The Mauritanian news website Al-Akhbar has said the armed Islamist group al-Mourabitoun has claimed responsibility for an attack in Mali's capital that killed five people.
Alakhbar, which is often sent statements by Islamist militants in Mali, said it had received a video it would post later.
Al-Mourabitoun was formed by veteran jihadist Mokhtar Belmokhtar, who is a target of French forces hunting down al-Qaeda-linked militants in the Sahel-Sahara region.
Militants killed five people in a gun attack on a restaurant in Mali's capital in the early hours of this morning.
The dead included a French citizen and a Belgian security officer with the EU delegation in the country, authorities said.
Mali's desert north, where French forces wrested control of territory from separatist rebels and al Qaeda-linked fighters, is plagued by frequent political violence.
However, this is the first militant attack for years in Bamako, in the south.

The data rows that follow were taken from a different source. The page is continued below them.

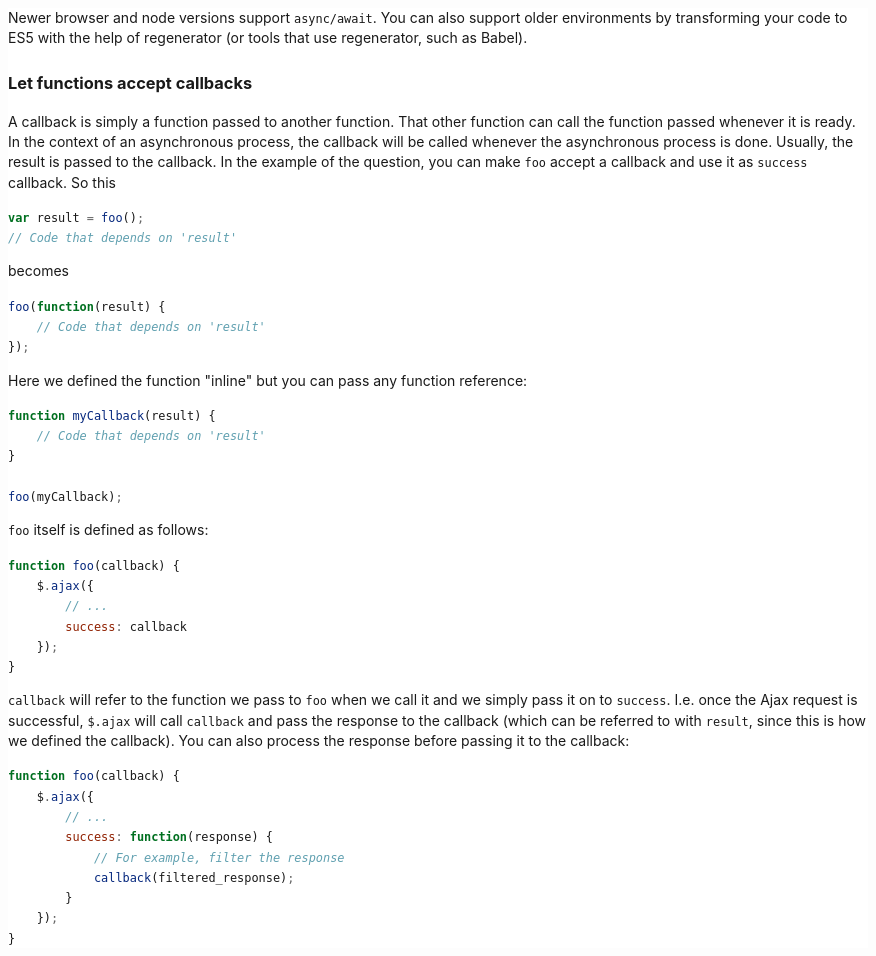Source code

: Newer browser and node versions support `async/await`. You can also support older environments by transforming your code to ES5 with the help of regenerator (or tools that use regenerator, such as Babel).


### Let functions accept callbacks

A callback is simply a function passed to another function. That other function can call the function passed whenever it is ready. In the context of an asynchronous process, the callback will be called whenever the asynchronous process is done. Usually, the result is passed to the callback.
In the example of the question, you can make `foo` accept a callback and use it as `success` callback. So this

```javascript
var result = foo();
// Code that depends on 'result'
```

becomes

```javascript
foo(function(result) {
    // Code that depends on 'result'
});
```

Here we defined the function "inline" but you can pass any function reference:

```javascript
function myCallback(result) {
    // Code that depends on 'result'
}

foo(myCallback);
```

`foo` itself is defined as follows:

```javascript
function foo(callback) {
    $.ajax({
        // ...
        success: callback
    });
}
```

`callback` will refer to the function we pass to `foo` when we call it and we simply pass it on to `success`. I.e. once the Ajax request is successful, `$.ajax` will call `callback` and pass the response to the callback (which can be referred to with `result`, since this is how we defined the callback).
You can also process the response before passing it to the callback:

```javascript
function foo(callback) {
    $.ajax({
        // ...
        success: function(response) {
            // For example, filter the response
            callback(filtered_response);
        }
    });
}
```
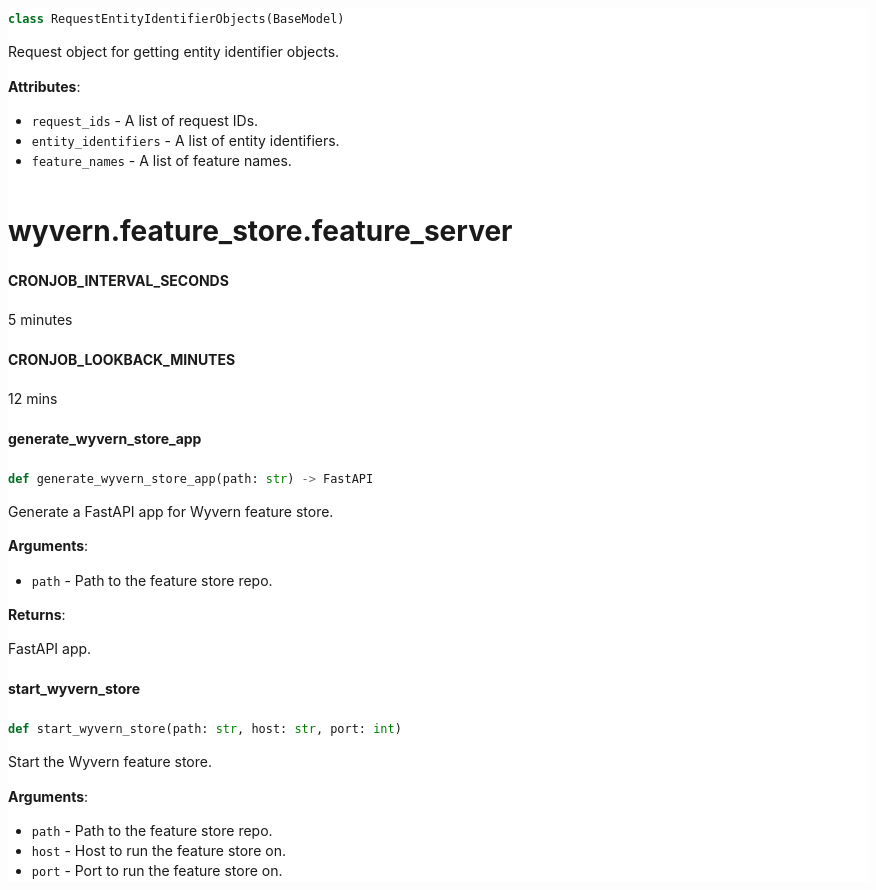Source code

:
 ```python
class RequestEntityIdentifierObjects(BaseModel)
```

Request object for getting entity identifier objects.

**Attributes**:

- `request_ids` - A list of request IDs.
- `entity_identifiers` - A list of entity identifiers.
- `feature_names` - A list of feature names.

<a id="wyvern.feature_store.feature_server"></a>

# wyvern.feature_store.feature_server

<a id="wyvern.feature_store.feature_server.CRONJOB_INTERVAL_SECONDS"></a>

#### CRONJOB_INTERVAL_SECONDS

5 minutes

<a id="wyvern.feature_store.feature_server.CRONJOB_LOOKBACK_MINUTES"></a>

#### CRONJOB_LOOKBACK_MINUTES

12 mins

<a id="wyvern.feature_store.feature_server.generate_wyvern_store_app"></a>

#### generate_wyvern_store_app

```python
def generate_wyvern_store_app(path: str) -> FastAPI
```

Generate a FastAPI app for Wyvern feature store.

**Arguments**:

- `path` - Path to the feature store repo.

**Returns**:

FastAPI app.

<a id="wyvern.feature_store.feature_server.start_wyvern_store"></a>

#### start_wyvern_store

```python
def start_wyvern_store(path: str, host: str, port: int)
```

Start the Wyvern feature store.

**Arguments**:

- `path` - Path to the feature store repo.
- `host` - Host to run the feature store on.
- `port` - Port to run the feature store on.
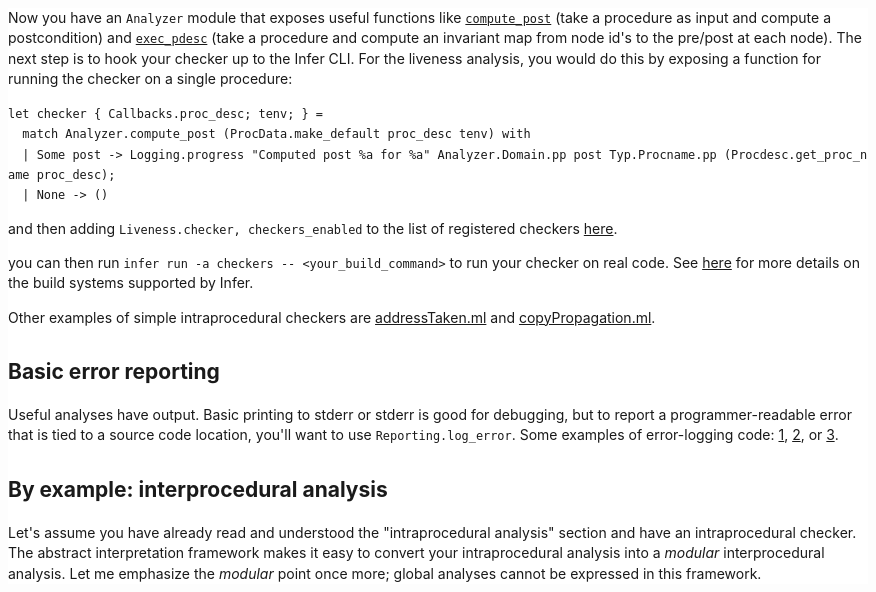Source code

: Now you have an `Analyzer` module that exposes useful functions like
[`compute_post`](https://github.com/facebook/infer/blob/master/infer/src/absint/AbstractInterpreter.mli#L30)
(take a procedure as input and compute a postcondition) and
[`exec_pdesc`](https://github.com/facebook/infer/blob/master/infer/src/absint/AbstractInterpreter.mli#L36)
(take a procedure and compute an invariant map from node id's to the pre/post at
each node). The next step is to hook your checker up to the Infer CLI. For the
liveness analysis, you would do this by exposing a function for running the
checker on a single procedure:

```
let checker { Callbacks.proc_desc; tenv; } =
  match Analyzer.compute_post (ProcData.make_default proc_desc tenv) with
  | Some post -> Logging.progress "Computed post %a for %a" Analyzer.Domain.pp post Typ.Procname.pp (Procdesc.get_proc_name proc_desc);
  | None -> ()
```

and then adding `Liveness.checker, checkers_enabled` to the list of registered
checkers
[here](https://github.com/facebook/infer/blob/master/infer/src/checkers/registerCheckers.ml#L42).

you can then run `infer run -a checkers -- <your_build_command>` to run your
checker on real code. See
[here](http://fbinfer.com/docs/analyzing-apps-or-projects.html) for more details
on the build systems supported by Infer.

Other examples of simple intraprocedural checkers are
[addressTaken.ml](https://github.com/facebook/infer/blob/master/infer/src/checkers/addressTaken.ml)
and
[copyPropagation.ml](https://github.com/facebook/infer/blob/master/infer/src/checkers/copyPropagation.ml).

## Basic error reporting

Useful analyses have output. Basic printing to stderr or stderr is good for
debugging, but to report a programmer-readable error that is tied to a source
code location, you'll want to use `Reporting.log_error`. Some examples of
error-logging code:
[1](https://github.com/facebook/infer/blob/master/infer/src/concurrency/RacerD.ml#L166),
[2](https://github.com/facebook/infer/blob/master/infer/src/checkers/annotationReachability.ml#L224),
or
[3](https://github.com/facebook/infer/blob/master/infer/src/quandary/TaintAnalysis.ml#L186).

## By example: interprocedural analysis

Let's assume you have already read and understood the "intraprocedural analysis"
section and have an intraprocedural checker. The abstract interpretation
framework makes it easy to convert your intraprocedural analysis into a
_modular_ interprocedural analysis. Let me emphasize the _modular_ point once
more; global analyses cannot be expressed in this framework.
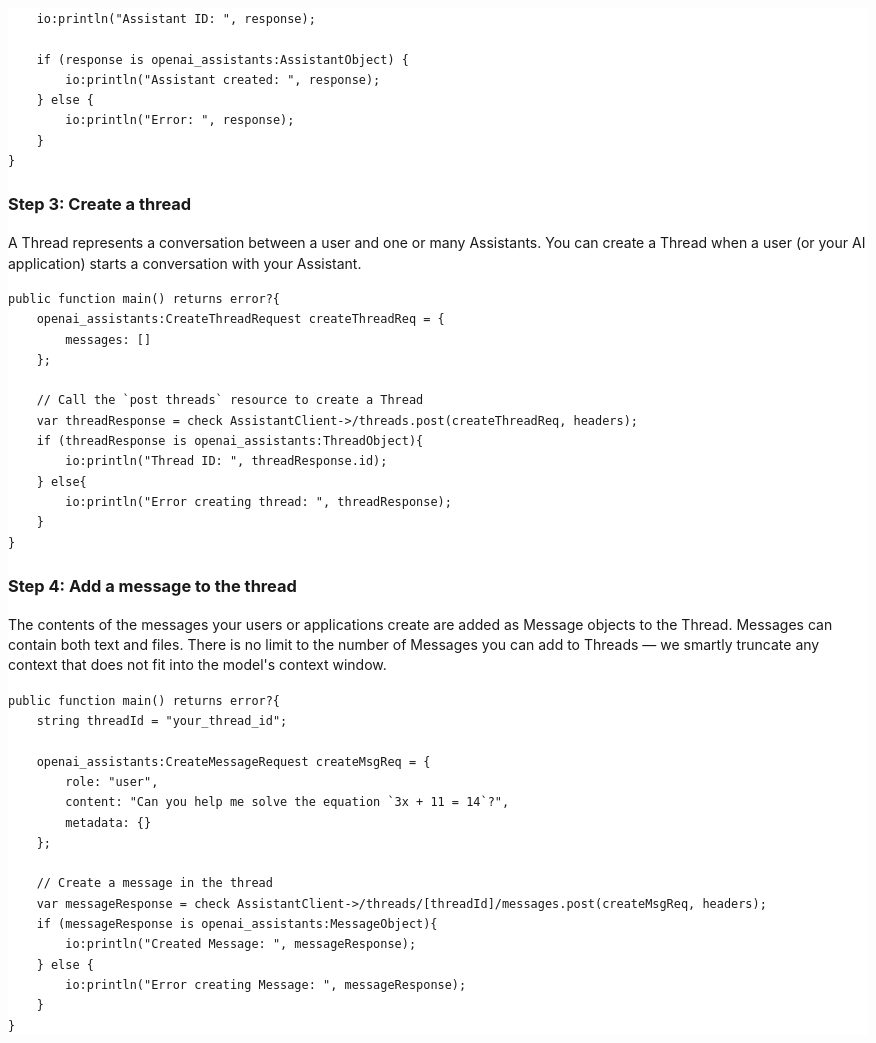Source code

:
 ```ballerina
    io:println("Assistant ID: ", response);

    if (response is openai_assistants:AssistantObject) {
        io:println("Assistant created: ", response);
    } else {
        io:println("Error: ", response);
    }
}
```

### Step 3: Create a thread

A Thread represents a conversation between a user and one or many Assistants. You can create a Thread when a user (or your AI application) starts a conversation with your Assistant.

```ballerina
public function main() returns error?{
    openai_assistants:CreateThreadRequest createThreadReq = {
        messages: []
    };

    // Call the `post threads` resource to create a Thread
    var threadResponse = check AssistantClient->/threads.post(createThreadReq, headers);
    if (threadResponse is openai_assistants:ThreadObject){
        io:println("Thread ID: ", threadResponse.id);
    } else{
        io:println("Error creating thread: ", threadResponse);
    }
}
```

### Step 4: Add a message to the thread

The contents of the messages your users or applications create are added as Message objects to the Thread. Messages can contain both text and files. There is no limit to the number of Messages you can add to Threads — we smartly truncate any context that does not fit into the model's context window.

```ballerina
public function main() returns error?{
    string threadId = "your_thread_id";

    openai_assistants:CreateMessageRequest createMsgReq = {
        role: "user",
        content: "Can you help me solve the equation `3x + 11 = 14`?",
        metadata: {}
    };

    // Create a message in the thread
    var messageResponse = check AssistantClient->/threads/[threadId]/messages.post(createMsgReq, headers);
    if (messageResponse is openai_assistants:MessageObject){
        io:println("Created Message: ", messageResponse);
    } else {
        io:println("Error creating Message: ", messageResponse);
    }
}
```


[//]: # (TODO: Add examples)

Three Malians were killed in the violence in and around La Terrasse restaurant, which is popular with expatriates, the government said.
The attack began at around 1am and left nine people wounded, said a senior security official, adding that two people had been arrested.
Belgian Foreign Minister Didier Reynders denounced the killings in what he said was a "cowardly attack" on a Mali nightclub.
French President Francois Hollande also condemned the attack the Elysee palace said in a statement.
Senior police officer Falaye Kant said: "There were two individuals who were armed and hooded.
One burst into the La Terrasse restaurant and opened fire on people. Then he got into a vehicle in which the other was waiting."
Those killed included a girl who died in hospital, Mr Kant said.
A spokesperson for the Defence Forces said all Irish military personnel in Bamako are safe and accounted for following the attack.
Irish troops are taking part in an EU training mission in the capital.
The Defence Forces say they have ten people in Mali.
Witnesses said police secured the street where the restaurant shooting took place because of unexploded grenades.
Two international experts with the United Nations Mine Action Service were among the wounded, according to initial reports, said Mongi Hamdi, UN special envoy for the peacekeeping mission to Mali (MINUSMA).
French forces took control of northern Mali two years ago but insurgents continue to mount attacks.
France has more than 3,000 soldiers in West Africa as part of a counter-insurgency force against al Qaeda-linked militants.
Mali's government signed a preliminary peace proposal on Sunday meant to end fighting with northern separatists, but the Tuareg-led rebels demanded more time before agreeing to any accord.
European Union foreign policy chief Federica Mogherini said one of the victims of the Bamako attack was a Belgian security officer with the EU delegation in the capital.
"This terrorist act strengthens even more our resolve to help fight terrorism throughout the region," she said.